→ WHAT YOU NEED TO DO:
Wherever "frequency" turns up in a line of the entries below, that line counts. Say how many such lines there are, with no other words.

Dataset entries:

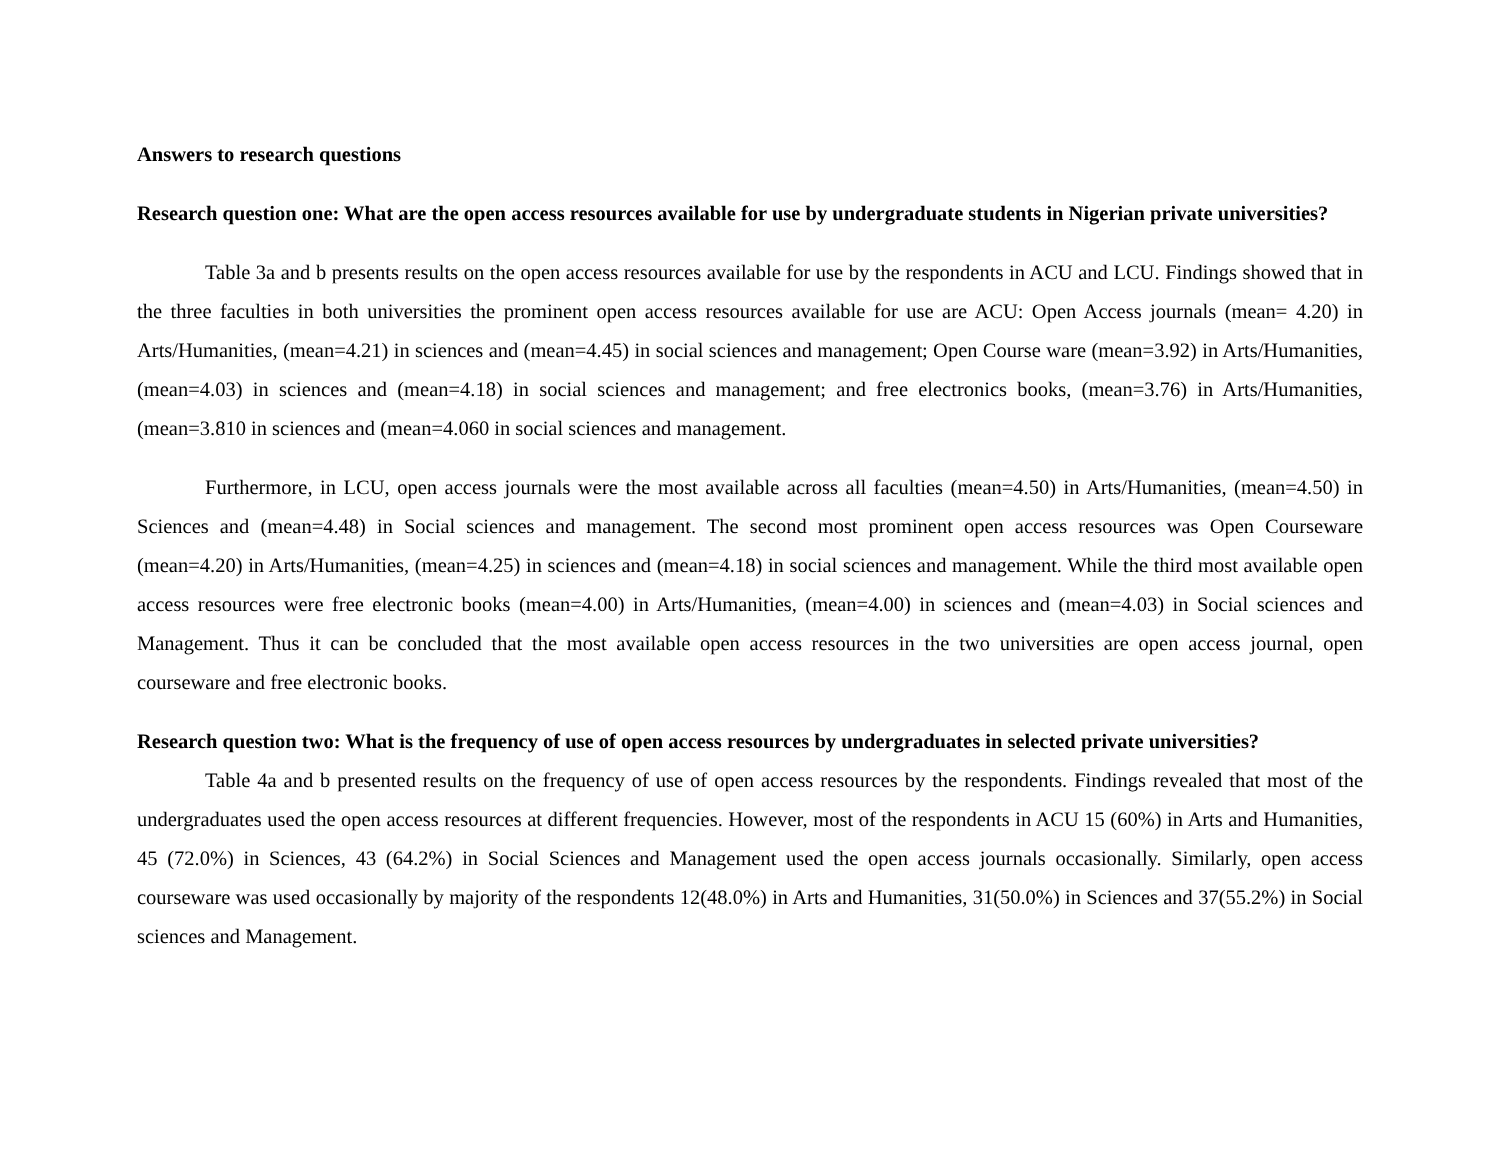Answers to research questions
Research question one: What are the open access resources available for use by undergraduate students in Nigerian private universities?
Table 3a and b presents results on the open access resources available for use by the respondents in ACU and LCU. Findings showed that in the three faculties in both universities the prominent open access resources available for use are ACU: Open Access journals (mean= 4.20) in Arts/Humanities, (mean=4.21) in sciences and (mean=4.45) in social sciences and management; Open Course ware (mean=3.92) in Arts/Humanities, (mean=4.03) in sciences and (mean=4.18) in social sciences and management; and free electronics books, (mean=3.76) in Arts/Humanities, (mean=3.810 in sciences and (mean=4.060 in social sciences and management.
Furthermore, in LCU, open access journals were the most available across all faculties (mean=4.50) in Arts/Humanities, (mean=4.50) in Sciences and (mean=4.48) in Social sciences and management. The second most prominent open access resources was Open Courseware (mean=4.20) in Arts/Humanities, (mean=4.25) in sciences and (mean=4.18) in social sciences and management. While the third most available open access resources were free electronic books (mean=4.00) in Arts/Humanities, (mean=4.00) in sciences and (mean=4.03) in Social sciences and Management. Thus it can be concluded that the most available open access resources in the two universities are open access journal, open courseware and free electronic books.
Research question two: What is the frequency of use of open access resources by undergraduates in selected private universities?
Table 4a and b presented results on the frequency of use of open access resources by the respondents. Findings revealed that most of the undergraduates used the open access resources at different frequencies. However, most of the respondents in ACU 15 (60%) in Arts and Humanities, 45 (72.0%) in Sciences, 43 (64.2%) in Social Sciences and Management used the open access journals occasionally. Similarly, open access courseware was used occasionally by majority of the respondents 12(48.0%) in Arts and Humanities, 31(50.0%) in Sciences and 37(55.2%) in Social sciences and Management.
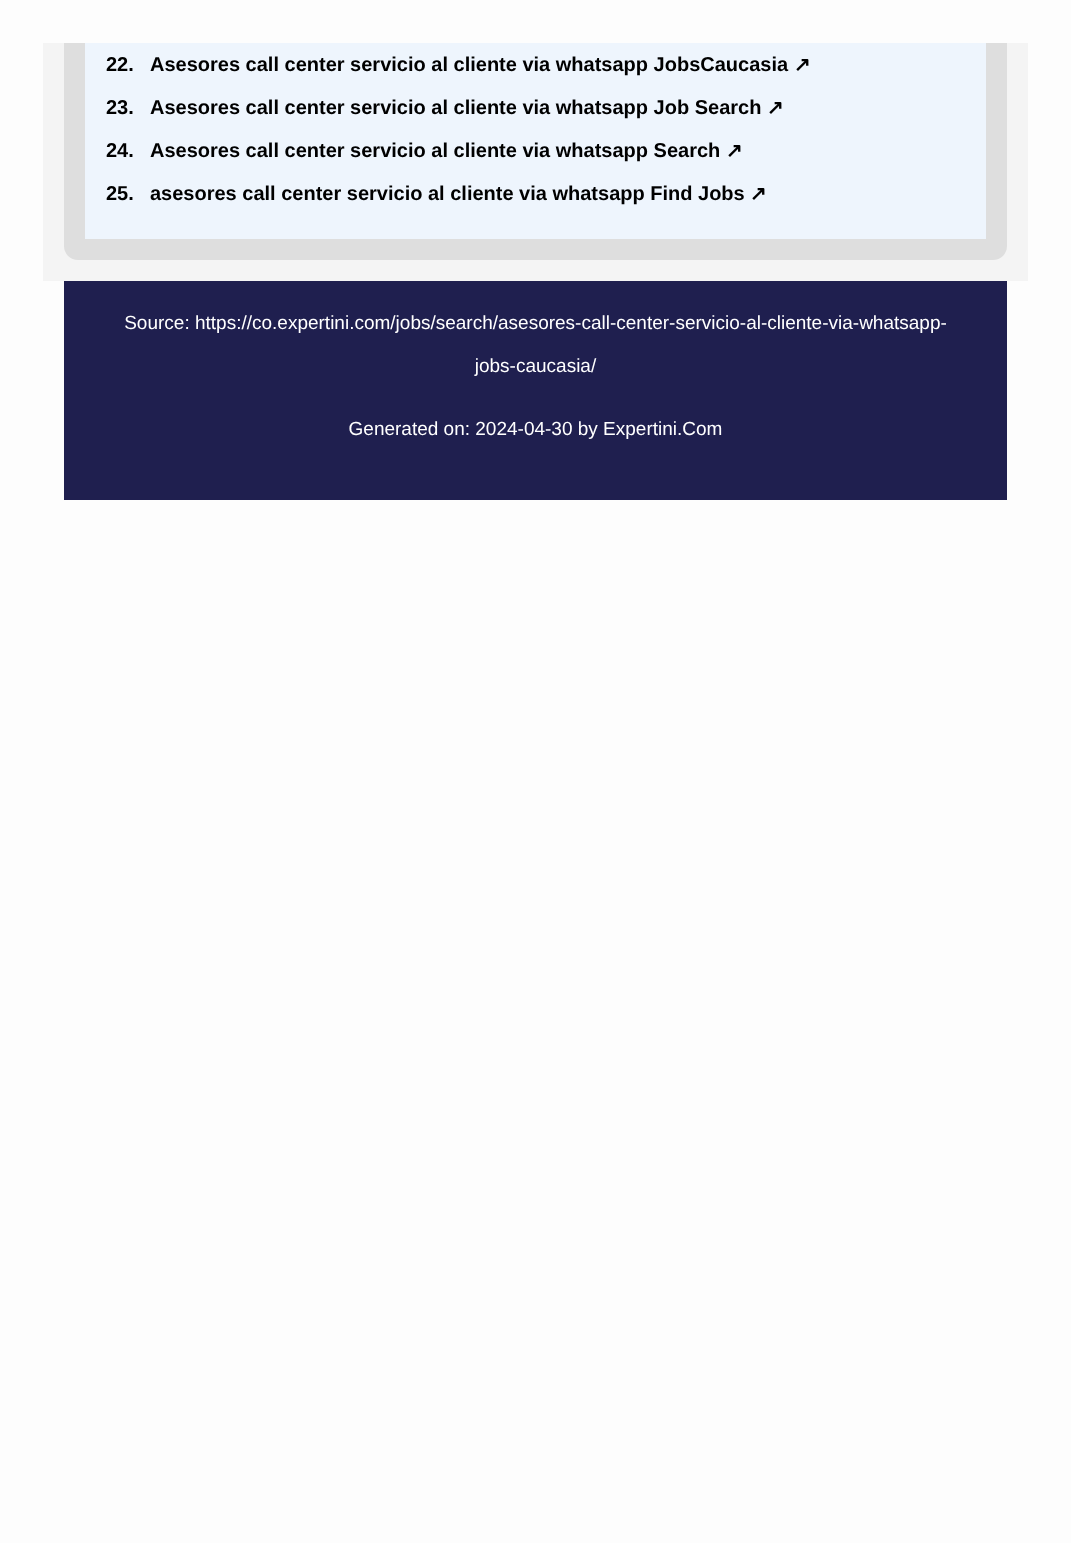22. Asesores call center servicio al cliente via whatsapp JobsCaucasia ↗
23. Asesores call center servicio al cliente via whatsapp Job Search ↗
24. Asesores call center servicio al cliente via whatsapp Search ↗
25. asesores call center servicio al cliente via whatsapp Find Jobs ↗
Source: https://co.expertini.com/jobs/search/asesores-call-center-servicio-al-cliente-via-whatsapp-jobs-caucasia/
Generated on: 2024-04-30 by Expertini.Com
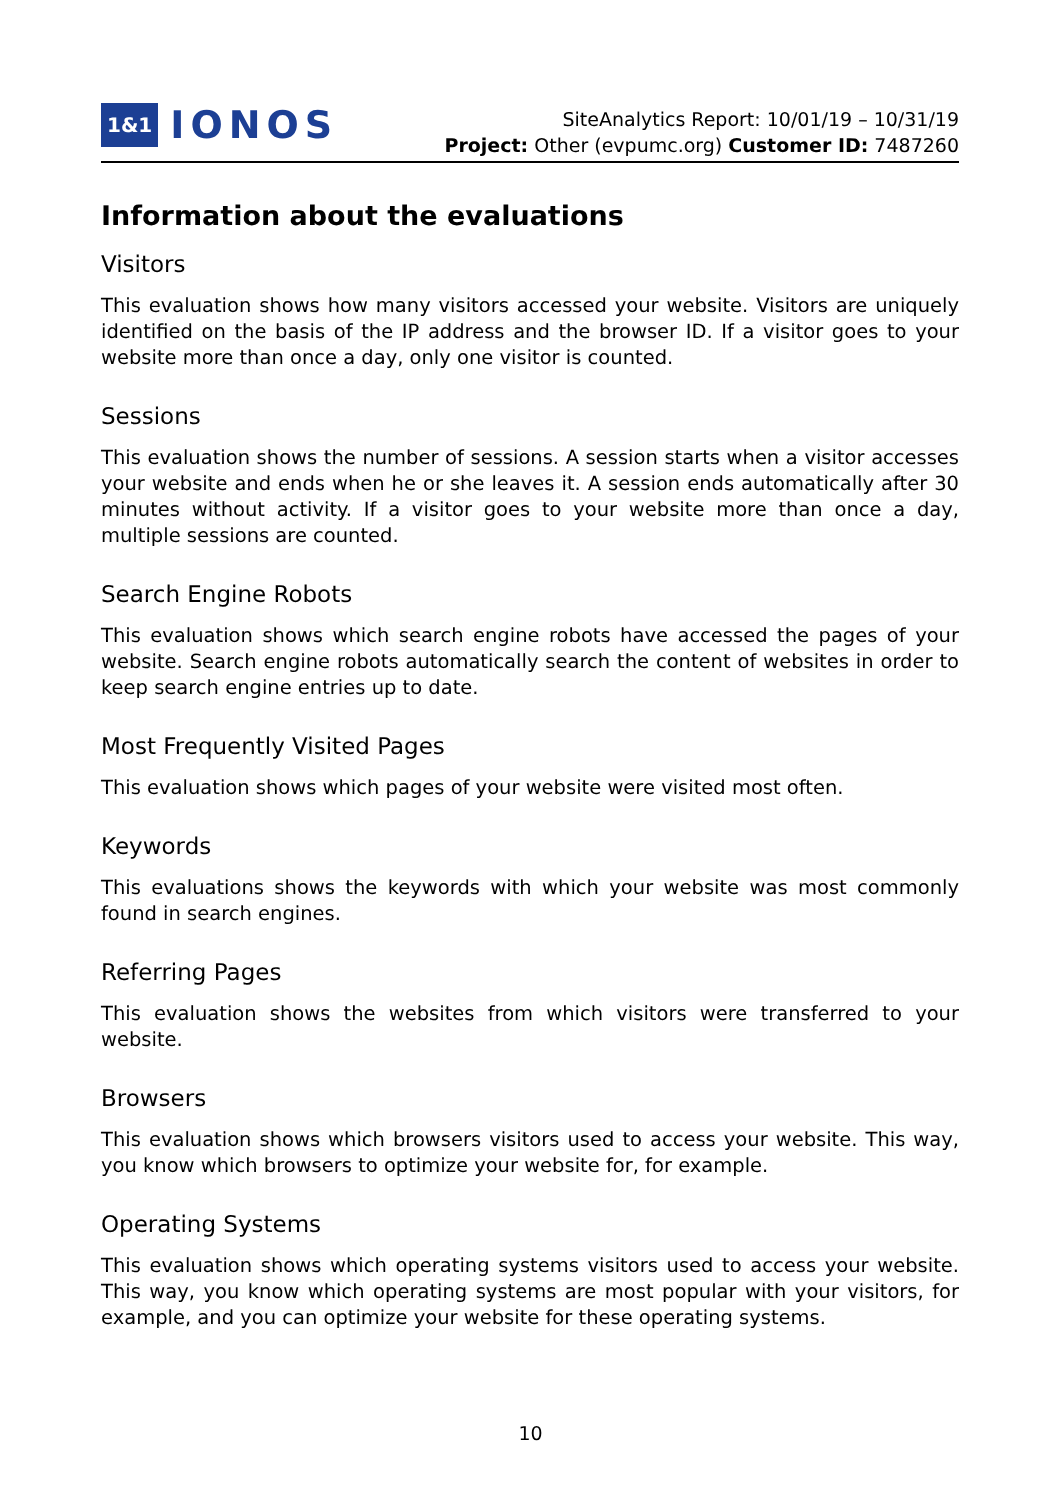1&1 IONOS
SiteAnalytics Report: 10/01/19 – 10/31/19
Project: Other (evpumc.org) Customer ID: 7487260
Information about the evaluations
Visitors
This evaluation shows how many visitors accessed your website. Visitors are uniquely identified on the basis of the IP address and the browser ID. If a visitor goes to your website more than once a day, only one visitor is counted.
Sessions
This evaluation shows the number of sessions. A session starts when a visitor accesses your website and ends when he or she leaves it. A session ends automatically after 30 minutes without activity. If a visitor goes to your website more than once a day, multiple sessions are counted.
Search Engine Robots
This evaluation shows which search engine robots have accessed the pages of your website. Search engine robots automatically search the content of websites in order to keep search engine entries up to date.
Most Frequently Visited Pages
This evaluation shows which pages of your website were visited most often.
Keywords
This evaluations shows the keywords with which your website was most commonly found in search engines.
Referring Pages
This evaluation shows the websites from which visitors were transferred to your website.
Browsers
This evaluation shows which browsers visitors used to access your website. This way, you know which browsers to optimize your website for, for example.
Operating Systems
This evaluation shows which operating systems visitors used to access your website. This way, you know which operating systems are most popular with your visitors, for example, and you can optimize your website for these operating systems.
10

→ WRITTEN SOLUTION:
2